Economic indicators provide insight into the overall health and performance of an economy. They play a crucial role in enabling policymakers, advisors, investors, and businesses to assess current economic conditions. They facilitate informed decisions regarding business strategies and financial markets. In the week ending on January 11, the SPDR S&P 500 ETF Trust (SPY) rose 1.94% while the Invesco S&P 500® Equal Weight ETF (RSP) was up 0.73%.
Inflation has been a popular topic of conversation over the past few years since it plays a crucial role in the Fed’s interest rate policy. In 2022 inflation climbed to historic levels and then slowly eased for much of 2023. With inflation still above the Fed’s 2% target level, the conversation will most likely continue in 2024. This article highlights two important inflation indicators from the past week – the consumer price index and the producer price index – and explores their potential implications.
Consumer Price Index
Consumer prices rose more than expected to end 2023, showing that the inflation conversation is far from over. The Consumer Price Index (CPI) rose 3.4% in December, up from 3.1% in November and more than the expected 3.2% growth. This is the first-time consumer price growth has picked up since September. Compared to the previous month, consumer prices rose 0.3%, higher than the expected 0.2% increase. The primary driver for the monthly increase was a rise in shelter costs.
Core inflation, which excludes food and energy prices, declined further in December, reaching its lowest level since May 2021. Core CPI fell from 4.0% in November to 3.9% in December on an annual basis. That’s higher than the expected 3.8% growth. Additionally, core prices increased 0.3% from the previous month as expected.
The Fed will have its first meeting of 2024 later this month. And rates are largely expected to remain where they are at. However, the more closely watched conversation will be when the Fed feels it can begin cutting rates. The latest CPI report gives cause for the Fed to hold rates steady over their next few meetings. With that said, the CME Fed Watch Tool currently shows a 77% probability that the first rate cut will occur at their March meeting. Inflation is still above the Fed’s 2% target rate and there will be a few more inflation reports due before the March meeting. So it’s safe to say that nothing is certain at this point.
Producer Price Index
Wholesale prices unexpectedly declined last month, marking the third straight month prices have fallen. Last month, the Producer Price Index (PPI) decreased 0.1% from November, lower than the expected 0.1% increase in wholesale prices. On an annual basis, the PPI rose 1.0%, a slight pickup from November’s 0.8% annual increase and below the expected 1.3% increase.

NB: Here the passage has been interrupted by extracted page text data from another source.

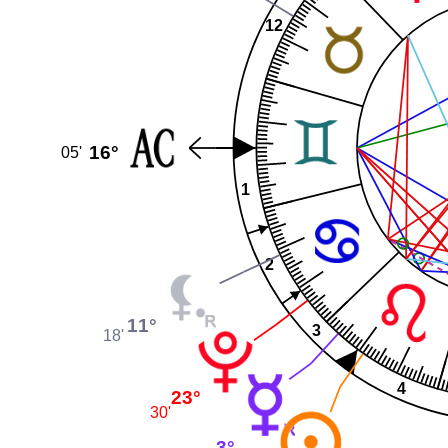
12
16°
05'
1
2
11°
3
18'
4
23°
30'
3°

Additionally, the Core Producer Price Index (PPI), which excludes food and energy, also came in lower-than-expected showing a 1.8% annual increase, down from last month’s 2.0% rise in prices and falling below the projected 1.9% increase. On a monthly basis, core wholesale prices were unchanged for a third straight month, lower than the expected 0.2% monthly increase.
The producer price index is widely considered a leading indicator of consumer inflation, as shifts in producer-level prices often trickle down to consumers. With the latest PPI report showing inflation softening at the wholesale level, consumers can feel some relief that inflation at the consumer level may soon follow suit.

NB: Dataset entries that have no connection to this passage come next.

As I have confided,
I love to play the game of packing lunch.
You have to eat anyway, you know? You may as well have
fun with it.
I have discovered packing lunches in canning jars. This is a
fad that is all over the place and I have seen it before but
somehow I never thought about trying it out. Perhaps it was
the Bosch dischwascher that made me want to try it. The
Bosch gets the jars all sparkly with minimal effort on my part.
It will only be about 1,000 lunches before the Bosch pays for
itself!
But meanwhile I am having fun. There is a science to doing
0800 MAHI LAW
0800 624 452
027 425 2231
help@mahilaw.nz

Economic Indicators and the Week Ahead
In the upcoming week, attention will shift to the housing market as we await the release of key housing data for December. Over the course of the week, we will receive the latest news on builder confidence in home sales, housing starts, and existing home sales.
These housing market indicators will have an impact on homebuilders and residential real-estate ETFs such as iShares U.S. Home Construction ETF (ITB), SPDR S&P Homebuilders ETF (XHB), and iShares Residential and Multisector Real Estate ETF (REZ).
The National Association of Home Builders housing market index will shed light on builders’ confidence levels regarding home sales, which rose for the first time in five months last month because of falling mortgage rates. Housing starts are expected to fall to a seasonally adjusted annual rate of 1.415 million while existing home sales are projected to remain at a seasonally adjusted annual rate of 3.82 million units.